Quant analysis without narrative is lifeless, and
narrative without data is just providing opinions without support. We can be
precise in pricing derivatives, but we may not know whether these derivatives
are valuable. We can forecast exchange rates using past money and interest rate
data, but we may not understand the next move by the Fed. We may have data that
say stock CAPE is high, but we still may not know whether the market is rich
given the environment.
Quant modeling can provide sensitive to a set of
factors. It can generate levels of significance to historical data
relationships, but it may not provide unique context with the current
environment. The finance and accounting MBA's can give you the numbers, but
they may not tell you how to grow sales or develop new products.
Passive indexing, factor investing, and smart beta
may help investor find effective base portfolios, but these portfolio tools
may not help determine whether stocks or bonds are undervalued and ready for adjustment.

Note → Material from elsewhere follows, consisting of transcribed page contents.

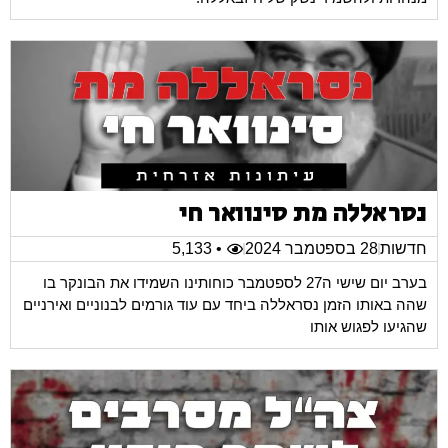
נסראללה מת סינוואר חי
חדשות
28 בספטמבר 2024
• 5,133
בערב יום שישי ה27 לספטמבר כוחותינו השמידו את הבונקר בו
שהה באותו הזמן נסראללה ביחד עם עוד גורמים לבנוניים ואירניים
שהגיעו לפגוש אותו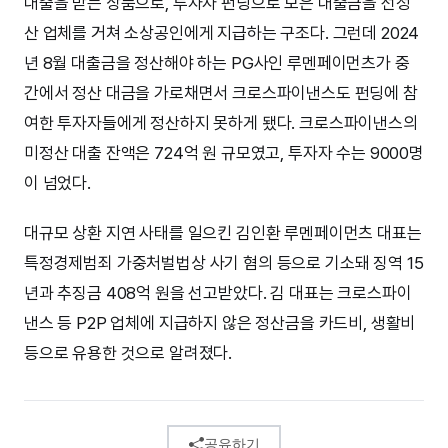
대출을 받는 상품으로, 투자자 펀딩으로 모은 대출금을 선정
산 업체를 거쳐 소상공인에게 지급하는 구조다. 그런데 2024
년 8월 대출금을 정산해야 하는 PG사인 루멘페이먼츠가 중
간에서 정산 대금을 가로채면서 크로스파이낸스도 펀딩에 참
여한 투자자들에게 정산하지 못하게 됐다. 크로스파이낸스의
미정산 대출 잔액은 724억 원 규모였고, 투자자 수는 9000명
이 넘었다.
대규모 상환 지연 사태를 일으킨 김인환 루멘페이먼츠 대표는
특정경제범죄 가중처벌법상 사기 혐의 등으로 기소돼 징역 15
년과 추징금 408억 원을 선고받았다. 김 대표는 크로스파이
낸스 등 P2P 업체에 지급하지 않은 정산금을 카드비, 생활비
등으로 유용한 것으로 알려졌다.
공유하기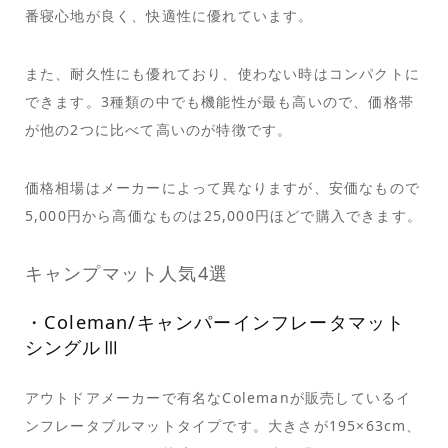
番寝心地が良く、快適性に優れています。
また、耐久性にも優れており、使わない時はコンパクトに
できます。3種類の中でも機能性が最も高いので、価格帯
が他の2つに比べて高いのが特徴です。
価格相場はメーカーによって異なりますが、安価なもので
5,000円から高価なものは25,000円ほどで購入できます。
キャンプマット人気4選
・Coleman/キャンパーインフレータマット
シングルⅢ
アウトドアメーカーで有名なColemanが販売しているイ
ンフレータブルマットタイプです。大きさが195×63cm、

To add portfolio value, there needs to be a story or narrative that tells
something beyond the data as presented in the model framework. If you don't
have anything more to say with a narrative, the fallback position is quant
analysis and data. There is nothing wrong with a reliance on quantitative
analysis and it may be more effective than a poor narrative not grounded in
history, but narrative can address the key issue of uncertainty.
Quantitative work sets the stage for a good
narrative to explain the numbers and add something that has not been measured.
The narrative is necessary because there are some current events or expected future
events that cannot be effectively expressed in past data. Uncertainty is
different than risk, which can be measured with a quant model. Once there is a
need to address issues beyond risk there is a need for narrative. Quantitative
work handles the risk and narrative address uncertainty.